Treasuries traded lower on December’s employment data, the result of the 2.9% increase in average hourly earnings over the last 12 months. This is the greatest jump since the recession ended in June 2009. It is believed job and wage prospects will increase even more following any successful legislation aimed at stirring growth such as tax cuts and reduced regulatory over reach.
Will the economy enter into a period of cost push inflation, defined as the viscous cycle of higher wages that produces greater inflation? Typically such scenarios beget considerably higher interest rates.

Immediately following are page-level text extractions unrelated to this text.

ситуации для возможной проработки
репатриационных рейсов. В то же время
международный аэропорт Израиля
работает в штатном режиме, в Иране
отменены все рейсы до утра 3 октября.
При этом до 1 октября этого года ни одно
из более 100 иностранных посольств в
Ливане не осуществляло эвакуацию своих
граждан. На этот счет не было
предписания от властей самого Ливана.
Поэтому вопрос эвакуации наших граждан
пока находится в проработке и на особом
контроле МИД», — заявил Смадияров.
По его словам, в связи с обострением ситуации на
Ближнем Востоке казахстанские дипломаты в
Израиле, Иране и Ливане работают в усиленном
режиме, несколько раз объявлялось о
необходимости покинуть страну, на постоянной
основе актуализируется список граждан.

I will continue to argue however, the 62.7% labor participation rate (LPR)—near a 37 year low–is suggesting considerable slack in the labor market given the vast majority of the drop in the unemployment rate from over 10% to 4.7% is the result of workers leaving workforce, not strong job creation. If the LPR was around 2008’s level of 66.5%, the unemployment rate would be around 8.5% to 9.0%.
BUT what is the quality of this latent job pool? Does this huge pool of workers possess the skills required? I will write that if there is bona fide welfare reform, many of these chronically unemployed will be forced to be retrained, a retraining either by personal necessity or from companies itself.
If monetary velocity accelerates, the result of a greater demand for capital, demand pull inflation will escalate, which will then assist in greater demand for more skilled workers which in turn will permit retraining. It is the reverse of the last eight years.
Is this why value stocks are outperforming growth for the first time in eight years? Probably.
Last night the foreign markets were mixed. London was up 0.27%, Paris down 0.74% and Frankfurt down 0.53%. China was up 0.54%, Japan down 0.34% and Hang Sang up 0.25%.